• [About this task] Repeat each record below exactly, omitting whatever pictures appear in it.

• [Data for processing]
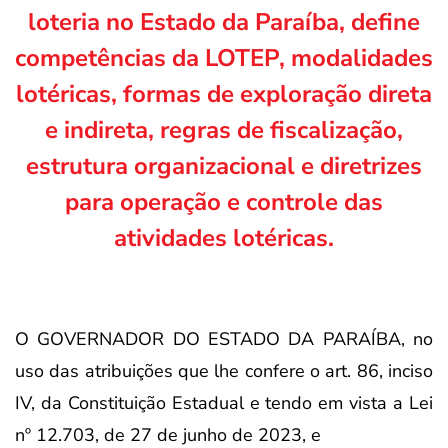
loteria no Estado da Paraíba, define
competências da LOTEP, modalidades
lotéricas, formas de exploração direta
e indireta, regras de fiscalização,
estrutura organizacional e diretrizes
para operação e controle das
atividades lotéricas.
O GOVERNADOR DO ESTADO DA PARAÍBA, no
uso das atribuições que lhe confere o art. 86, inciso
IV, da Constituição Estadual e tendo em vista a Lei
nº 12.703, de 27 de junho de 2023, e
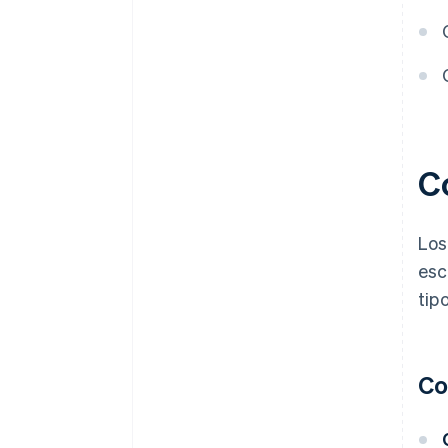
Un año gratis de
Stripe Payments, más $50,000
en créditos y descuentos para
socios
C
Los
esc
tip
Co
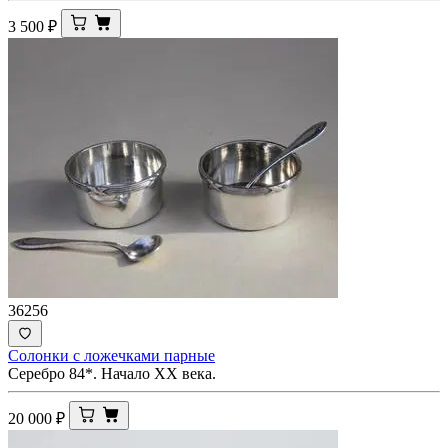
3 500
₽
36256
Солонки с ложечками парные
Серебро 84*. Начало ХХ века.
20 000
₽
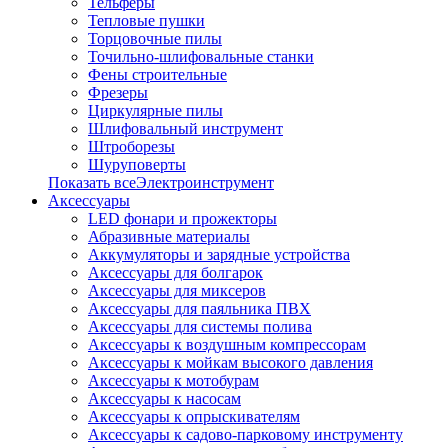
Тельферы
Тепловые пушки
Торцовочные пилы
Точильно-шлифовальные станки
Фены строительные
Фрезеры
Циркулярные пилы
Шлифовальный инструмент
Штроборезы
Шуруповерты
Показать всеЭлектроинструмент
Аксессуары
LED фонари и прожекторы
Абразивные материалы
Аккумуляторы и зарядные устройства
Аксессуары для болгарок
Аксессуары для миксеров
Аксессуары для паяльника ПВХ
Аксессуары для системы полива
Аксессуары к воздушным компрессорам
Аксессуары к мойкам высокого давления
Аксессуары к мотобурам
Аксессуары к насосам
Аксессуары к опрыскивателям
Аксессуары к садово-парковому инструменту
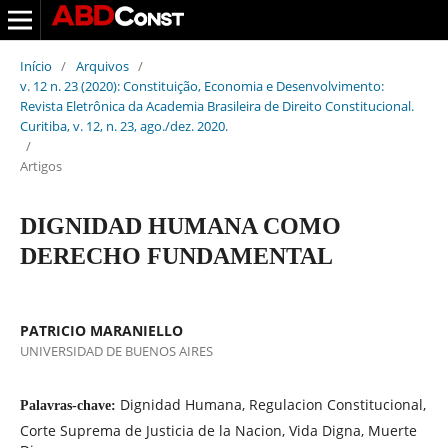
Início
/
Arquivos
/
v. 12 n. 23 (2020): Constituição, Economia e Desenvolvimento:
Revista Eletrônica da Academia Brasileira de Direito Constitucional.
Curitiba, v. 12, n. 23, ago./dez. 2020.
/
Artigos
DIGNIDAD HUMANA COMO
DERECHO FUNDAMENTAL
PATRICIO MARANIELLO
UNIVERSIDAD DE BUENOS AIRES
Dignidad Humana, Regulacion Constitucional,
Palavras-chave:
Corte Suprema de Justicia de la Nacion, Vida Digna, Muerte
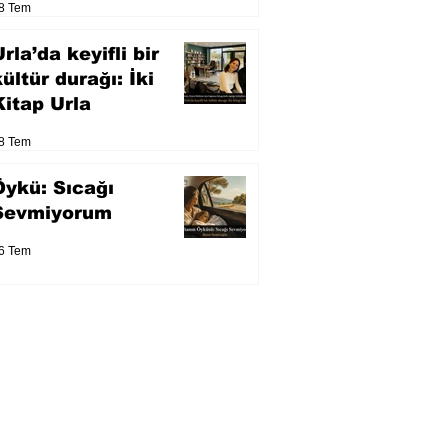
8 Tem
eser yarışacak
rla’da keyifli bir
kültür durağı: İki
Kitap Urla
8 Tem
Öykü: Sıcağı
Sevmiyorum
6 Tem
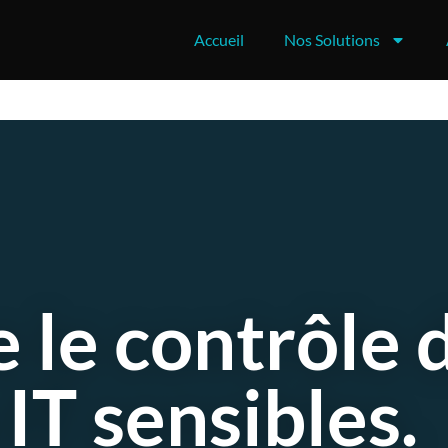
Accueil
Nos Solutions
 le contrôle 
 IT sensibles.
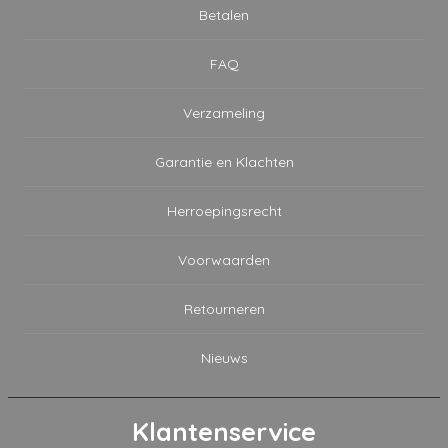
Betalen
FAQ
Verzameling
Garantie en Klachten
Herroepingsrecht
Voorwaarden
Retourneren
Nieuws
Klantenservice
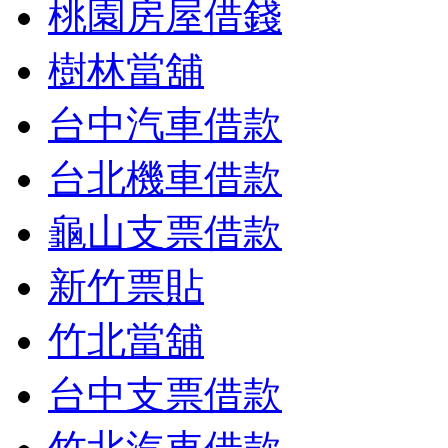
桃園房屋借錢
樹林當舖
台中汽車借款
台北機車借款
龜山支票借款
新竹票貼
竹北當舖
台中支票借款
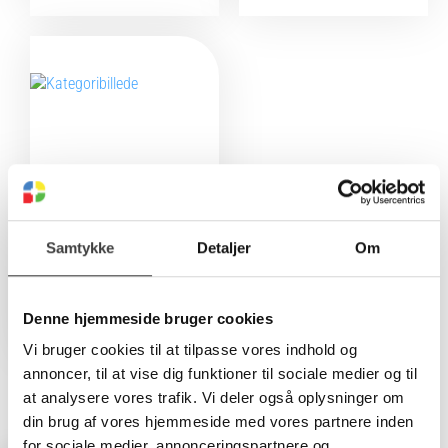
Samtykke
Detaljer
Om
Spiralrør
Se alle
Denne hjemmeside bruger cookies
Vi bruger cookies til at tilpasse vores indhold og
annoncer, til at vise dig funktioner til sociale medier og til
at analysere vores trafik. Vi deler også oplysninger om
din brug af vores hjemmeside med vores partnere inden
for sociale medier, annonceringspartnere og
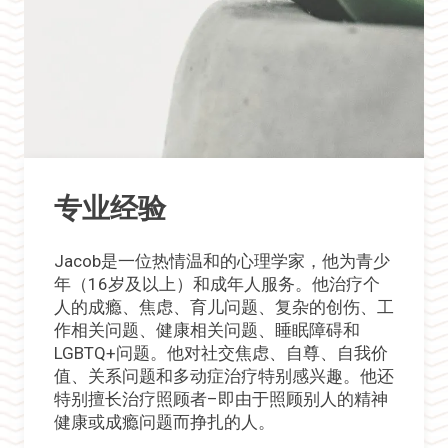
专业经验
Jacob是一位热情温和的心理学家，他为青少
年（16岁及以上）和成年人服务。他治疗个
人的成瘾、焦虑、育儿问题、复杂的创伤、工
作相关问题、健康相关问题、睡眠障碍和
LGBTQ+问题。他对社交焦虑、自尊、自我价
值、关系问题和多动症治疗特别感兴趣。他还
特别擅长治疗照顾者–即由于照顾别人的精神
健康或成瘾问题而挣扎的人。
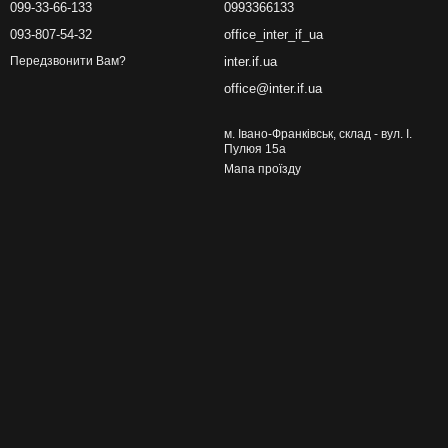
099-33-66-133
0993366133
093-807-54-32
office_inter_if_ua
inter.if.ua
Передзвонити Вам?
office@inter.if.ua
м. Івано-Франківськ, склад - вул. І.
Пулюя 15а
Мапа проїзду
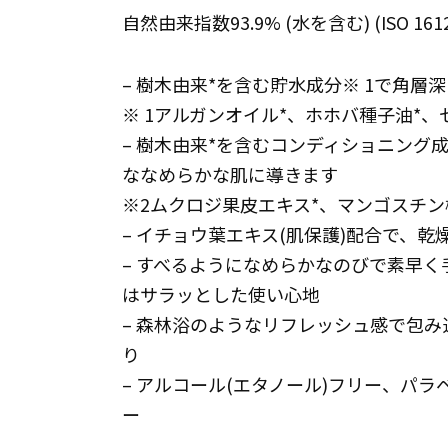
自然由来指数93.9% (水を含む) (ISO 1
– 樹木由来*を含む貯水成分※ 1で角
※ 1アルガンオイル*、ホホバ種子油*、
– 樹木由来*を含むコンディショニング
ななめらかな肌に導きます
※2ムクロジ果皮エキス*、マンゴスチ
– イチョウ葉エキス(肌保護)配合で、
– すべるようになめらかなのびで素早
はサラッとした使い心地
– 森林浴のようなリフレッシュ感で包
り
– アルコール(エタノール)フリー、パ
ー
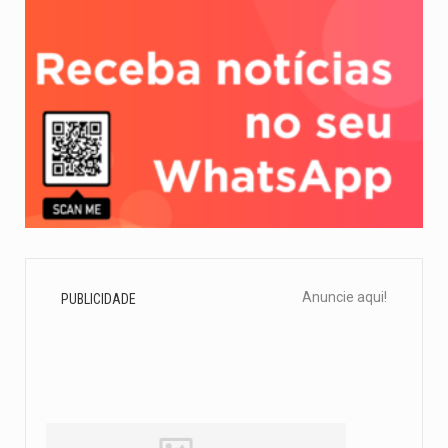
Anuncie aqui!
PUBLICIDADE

• [Task answer]
loteria no Estado da Paraíba, define
competências da LOTEP, modalidades
lotéricas, formas de exploração direta
e indireta, regras de fiscalização,
estrutura organizacional e diretrizes
para operação e controle das
atividades lotéricas.
O GOVERNADOR DO ESTADO DA PARAÍBA, no
uso das atribuições que lhe confere o art. 86, inciso
IV, da Constituição Estadual e tendo em vista a Lei
nº 12.703, de 27 de junho de 2023, e
Un año gratis de
Stripe Payments, más $50,000
en créditos y descuentos para
socios
C
Los
esc
tip
Co
3 500
₽
36256
Солонки с ложечками парные
Серебро 84*. Начало ХХ века.
20 000
₽
Тельферы
Тепловые пушки
Торцовочные пилы
Точильно-шлифовальные станки
Фены строительные
Фрезеры
Циркулярные пилы
Шлифовальный инструмент
Штроборезы
Шуруповерты
Показать всеЭлектроинструмент
Аксессуары
LED фонари и прожекторы
Абразивные материалы
Аккумуляторы и зарядные устройства
Аксессуары для болгарок
Аксессуары для миксеров
Аксессуары для паяльника ПВХ
Аксессуары для системы полива
Аксессуары к воздушным компрессорам
Аксессуары к мойкам высокого давления
Аксессуары к мотобурам
Аксессуары к насосам
Аксессуары к опрыскивателям
Аксессуары к садово-парковому инструменту
Início
/
Arquivos
/
v. 12 n. 23 (2020): Constituição, Economia e Desenvolvimento:
Revista Eletrônica da Academia Brasileira de Direito Constitucional.
Curitiba, v. 12, n. 23, ago./dez. 2020.
/
Artigos
DIGNIDAD HUMANA COMO
DERECHO FUNDAMENTAL
PATRICIO MARANIELLO
UNIVERSIDAD DE BUENOS AIRES
Dignidad Humana, Regulacion Constitucional,
Palavras-chave:
Corte Suprema de Justicia de la Nacion, Vida Digna, Muerte
8 Tem
eser yarışacak
rla’da keyifli bir
kültür durağı: İki
Kitap Urla
8 Tem
Öykü: Sıcağı
Sevmiyorum
6 Tem
Accueil
Nos Solutions
 le contrôle 
 IT sensibles.
Betalen
FAQ
Verzameling
Garantie en Klachten
Herroepingsrecht
Voorwaarden
Retourneren
Nieuws
Klantenservice
桃園房屋借錢
樹林當舖
台中汽車借款
台北機車借款
龜山支票借款
新竹票貼
竹北當舖
台中支票借款
Samtykke
Detaljer
Om
Spiralrør
Se alle
Denne hjemmeside bruger cookies
Vi bruger cookies til at tilpasse vores indhold og
annoncer, til at vise dig funktioner til sociale medier og til
at analysere vores trafik. Vi deler også oplysninger om
din brug af vores hjemmeside med vores partnere inden
for sociale medier, annonceringspartnere og
专业经验
Jacob是一位热情温和的心理学家，他为青少
年（16岁及以上）和成年人服务。他治疗个
人的成瘾、焦虑、育儿问题、复杂的创伤、工
作相关问题、健康相关问题、睡眠障碍和
LGBTQ+问题。他对社交焦虑、自尊、自我价
值、关系问题和多动症治疗特别感兴趣。他还
特别擅长治疗照顾者–即由于照顾别人的精神
健康或成瘾问题而挣扎的人。
099-33-66-133
0993366133
093-807-54-32
office_inter_if_ua
inter.if.ua
Передзвонити Вам?
office@inter.if.ua
м. Івано-Франківськ, склад - вул. І.
Пулюя 15а
Мапа проїзду
自然由来指数93.9% (水を含む) (ISO 1
– 樹木由来*を含む貯水成分※ 1で角
※ 1アルガンオイル*、ホホバ種子油*、
– 樹木由来*を含むコンディショニング
ななめらかな肌に導きます
※2ムクロジ果皮エキス*、マンゴスチ
– イチョウ葉エキス(肌保護)配合で、
– すべるようになめらかなのびで素早
はサラッとした使い心地
– 森林浴のようなリフレッシュ感で包
り
– アルコール(エタノール)フリー、パ
ー
Anuncie aqui!
PUBLICIDADE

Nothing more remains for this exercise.